Outro dia fui ao Rio, a trabalho. Me puseram num hotel ótimo. (Ronaldo Fenômeno tava todo dia na piscina). No meu quarto tinha xampu, sabonete, hidratante, cotonete, algodões. Tinha um kit com agulhas, linhas e até botões de seis cores diferentes. Tinha uma caixa com quatro brigadeiros na mesa. Mas não havia —nunca há— uma mísera pasta de dentes.

Não é questão de economia, ou não dariam todos os itens supracitados. É uma questão de escolha. De princípios? Que princípios são esses? Qual imperativo moral sustenta esta inquebrantável aversão ao dentifrício? Me expliquem os professores de administração da FGV, os filósofos, sociólogos e antropólogos da USP, toda a turma do Senac, Sesi e Senai, Bill Gates, Yuval Harari, Davi Kopenawa: por que diabos os hotéis pensam que linha de costura cor de abóbora é mais imprescindível do que creme dental?
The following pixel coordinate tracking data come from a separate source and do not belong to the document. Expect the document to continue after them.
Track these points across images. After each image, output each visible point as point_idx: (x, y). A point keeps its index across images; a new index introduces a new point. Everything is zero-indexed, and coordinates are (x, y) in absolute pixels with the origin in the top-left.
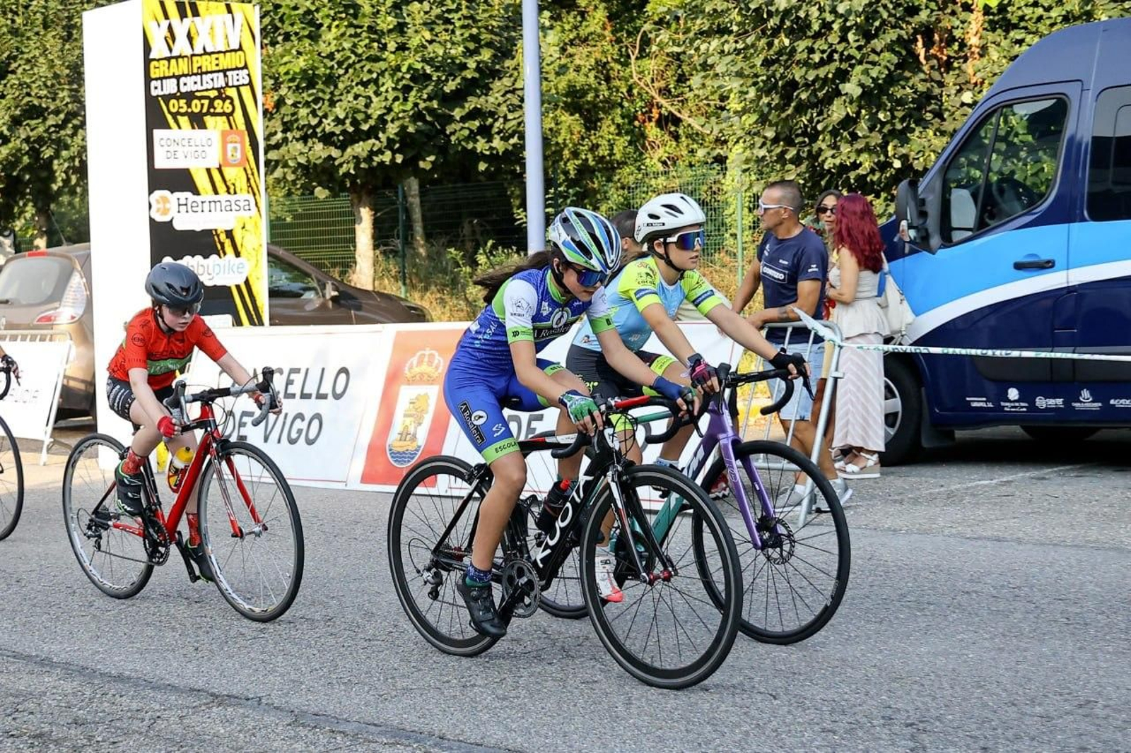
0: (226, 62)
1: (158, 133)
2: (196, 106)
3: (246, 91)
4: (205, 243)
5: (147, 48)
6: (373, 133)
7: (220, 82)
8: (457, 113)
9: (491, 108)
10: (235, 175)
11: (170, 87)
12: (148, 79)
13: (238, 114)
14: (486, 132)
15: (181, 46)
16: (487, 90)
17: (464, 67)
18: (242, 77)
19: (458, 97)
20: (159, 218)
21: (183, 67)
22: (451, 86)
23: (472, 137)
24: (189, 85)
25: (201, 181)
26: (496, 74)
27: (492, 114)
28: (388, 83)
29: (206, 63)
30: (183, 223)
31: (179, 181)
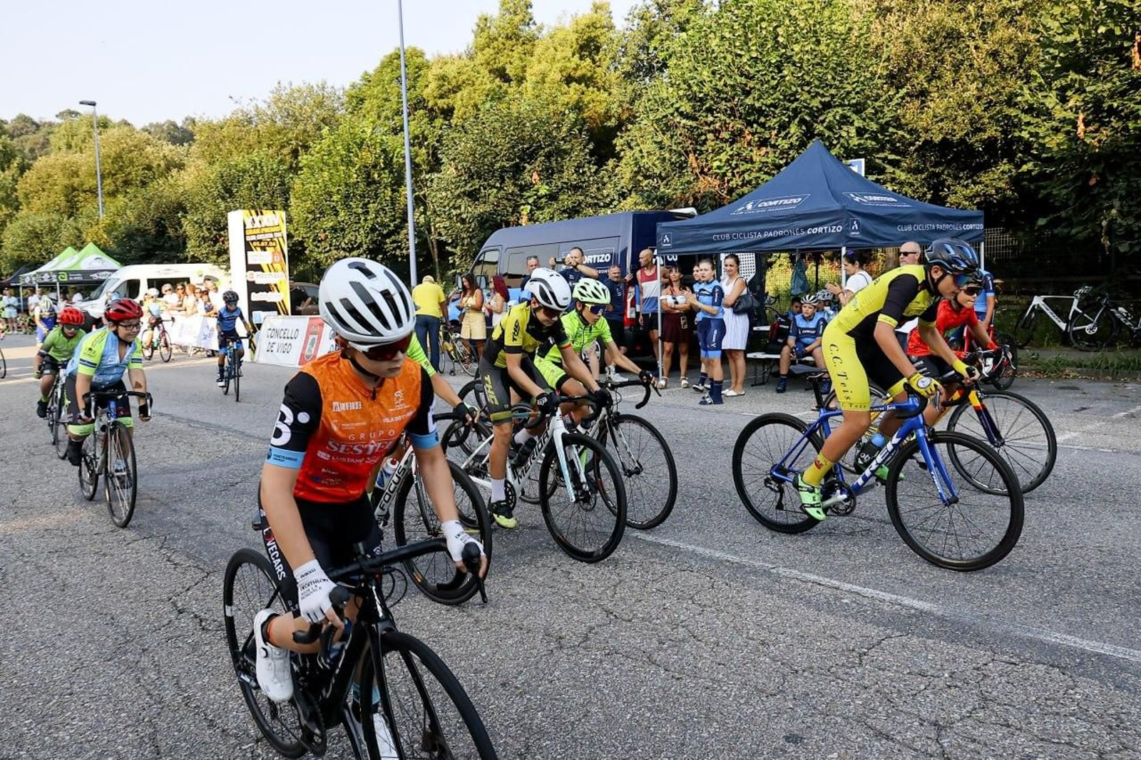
0: (273, 230)
1: (249, 253)
2: (263, 244)
3: (281, 240)
4: (267, 288)
5: (245, 226)
7: (271, 236)
8: (388, 241)
9: (400, 240)
10: (277, 266)
11: (253, 238)
12: (245, 236)
13: (278, 247)
14: (399, 247)
15: (257, 225)
16: (399, 233)
17: (389, 226)
18: (279, 235)
19: (389, 235)
20: (250, 280)
21: (258, 231)
22: (385, 232)
23: (394, 249)
24: (260, 237)
25: (265, 268)
27: (401, 242)
28: (362, 231)
29: (266, 230)
30: (258, 282)
31: (258, 268)
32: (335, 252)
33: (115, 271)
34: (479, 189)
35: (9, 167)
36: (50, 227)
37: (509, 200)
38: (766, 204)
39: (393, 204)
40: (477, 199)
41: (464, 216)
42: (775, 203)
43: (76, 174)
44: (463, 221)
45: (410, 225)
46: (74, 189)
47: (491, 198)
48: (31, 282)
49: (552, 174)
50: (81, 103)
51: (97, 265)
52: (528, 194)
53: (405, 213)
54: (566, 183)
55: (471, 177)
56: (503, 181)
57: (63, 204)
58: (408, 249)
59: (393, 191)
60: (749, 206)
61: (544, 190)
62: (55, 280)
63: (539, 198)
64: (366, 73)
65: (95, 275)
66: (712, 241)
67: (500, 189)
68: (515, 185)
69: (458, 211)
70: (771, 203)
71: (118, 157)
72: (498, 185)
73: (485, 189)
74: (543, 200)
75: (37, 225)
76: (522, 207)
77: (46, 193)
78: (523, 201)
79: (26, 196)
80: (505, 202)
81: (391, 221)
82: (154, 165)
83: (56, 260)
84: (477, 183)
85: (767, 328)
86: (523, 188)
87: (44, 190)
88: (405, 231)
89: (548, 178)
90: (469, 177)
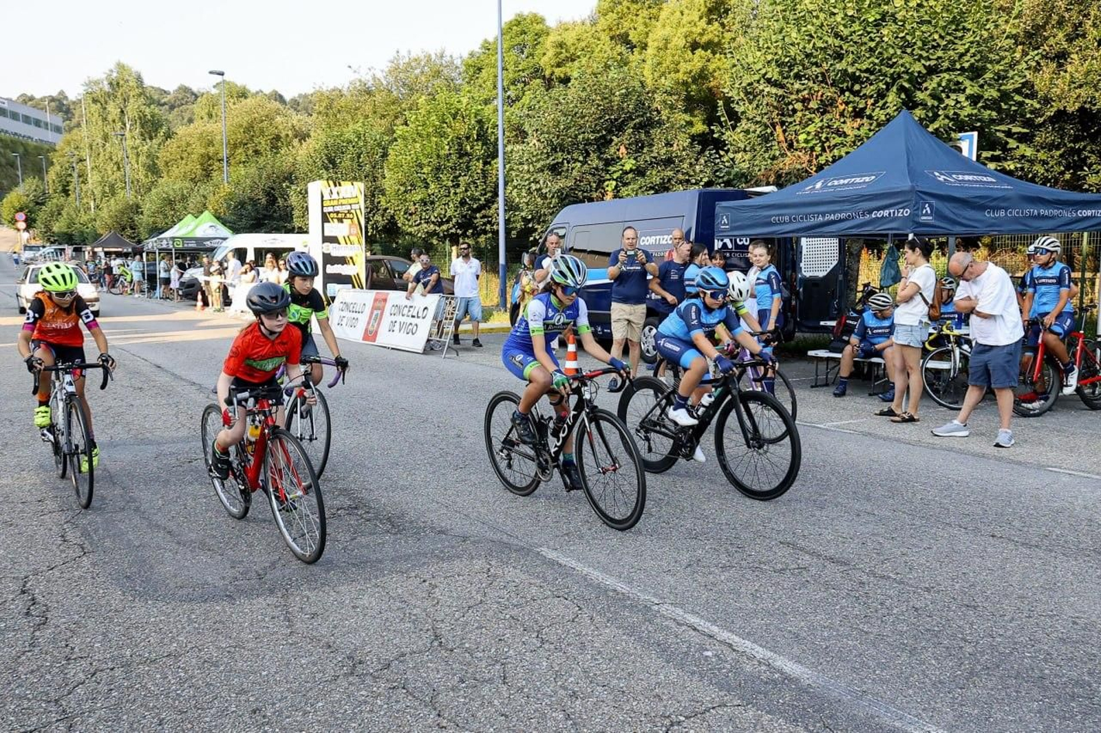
0: (351, 201)
1: (326, 224)
2: (340, 216)
3: (358, 212)
4: (342, 261)
5: (322, 197)
6: (448, 222)
7: (349, 208)
8: (478, 215)
9: (490, 214)
10: (354, 238)
11: (331, 209)
12: (323, 207)
13: (355, 219)
14: (489, 222)
15: (335, 196)
16: (489, 208)
17: (480, 200)
18: (357, 207)
19: (479, 209)
20: (326, 252)
21: (335, 203)
22: (475, 206)
23: (485, 224)
24: (337, 209)
25: (341, 240)
26: (493, 203)
27: (491, 217)
28: (451, 205)
29: (344, 202)
30: (334, 254)
31: (333, 240)
32: (425, 225)
33: (225, 239)
34: (562, 163)
35: (156, 136)
36: (183, 195)
37: (594, 175)
38: (836, 183)
39: (485, 177)
40: (560, 174)
41: (544, 191)
42: (846, 181)
43: (211, 143)
44: (544, 197)
45: (501, 199)
46: (210, 158)
47: (575, 173)
48: (153, 247)
49: (642, 148)
50: (211, 73)
51: (211, 233)
52: (614, 169)
53: (497, 186)
54: (655, 158)
55: (554, 150)
56: (588, 154)
57: (199, 172)
58: (498, 225)
59: (485, 163)
60: (819, 185)
61: (629, 164)
62: (171, 247)
63: (626, 173)
64: (486, 41)
65: (208, 243)
66: (770, 224)
67: (584, 163)
68: (599, 158)
69: (538, 186)
70: (842, 182)
71: (249, 128)
72: (581, 158)
73: (568, 162)
74: (630, 176)
75: (171, 193)
76: (606, 183)
77: (184, 162)
78: (608, 177)
79: (167, 163)
80: (589, 177)
81: (482, 195)
82: (283, 135)
83: (177, 227)
84: (560, 157)
85: (833, 323)
86: (608, 163)
87: (182, 159)
88: (495, 205)
89: (637, 152)
90: (552, 149)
Escovar os dentes é mais importante até do que tomar banho. Claro, eu indico (e sigo a orientação) que se faça os dois com bastante regularidade, mas é possível acordar, lavar o rosto, escovar os dentes e sair pro mundo. Intolerável, contudo, é acordar, tomar banho, NÃO escovar os dentes e sair por aí.

Pasta de dentes é um troço fácil de se esquecer. Talvez porque sua parceira, a escova, seja tão importante (é o Batman da dupla), que acabe obnubilando a companheira (pobre Robin, deixado para trás). Aí você chega no hotel de madrugada. Se dá conta de que esqueceu a pasta. Liga na portaria. Teriam pasta de dentes pra vender? Não, eles não têm. É um dogma. Haverá algo maior por trás? Tipo maçonaria? Satanismo? Avon? Que ojeriza ao flúor é essa capaz de vencer até o amor ao vil metal?

Os hotéis ganhariam muito entrando no mercado das pastas. Como fazem com tudo, jogariam o preço nas alturas. "Sim, senhor Antonio, temos aqui uma Colgate Anti-tártaro por R$ 39,99 e uma Oral B branqueadora por R$ 54,00." "Beleza. Manda aí a Colgate, então. Mais um misto e duas Cocas-zero." Mas não. Se recusam.

Nesse hotel em que eu fiquei, no Rio, tinha uma loja de conveniência aberta 24 horas. Você podia descer lá às 04:32 AM e comprar uma salada de frutas, uma garrafa de gin amazônico, um chapéu Panamá, um canivete suíço e um kit para engraxar sapatos. Pasta de dentes? Necas. Se a loja não fosse 24 horas, eu iria lá de madrugada, quando ninguém estivesse olhando e picharia "IN" antes de "conveniência". Afinal, chapéu Panamá em vez de um tubinho qualquer de Closeup, convenhamos, não convém.

É preciso estudar a fundo esse fenômeno. Talvez haja aí uma falha na Matrix. Um buraco negro no consenso neoliberal. Um ponto cego do capitalismo. A brecha através da qual conseguiremos romper com esse sistema que nos leva, cheios de hidratantes e algodões e kits de costura, para o apocalipse. Ou, se for pra acabar, mesmo, que os viajantes ao menos tenham a dignidade de encarar o fim com dentes brancos e hálito puro.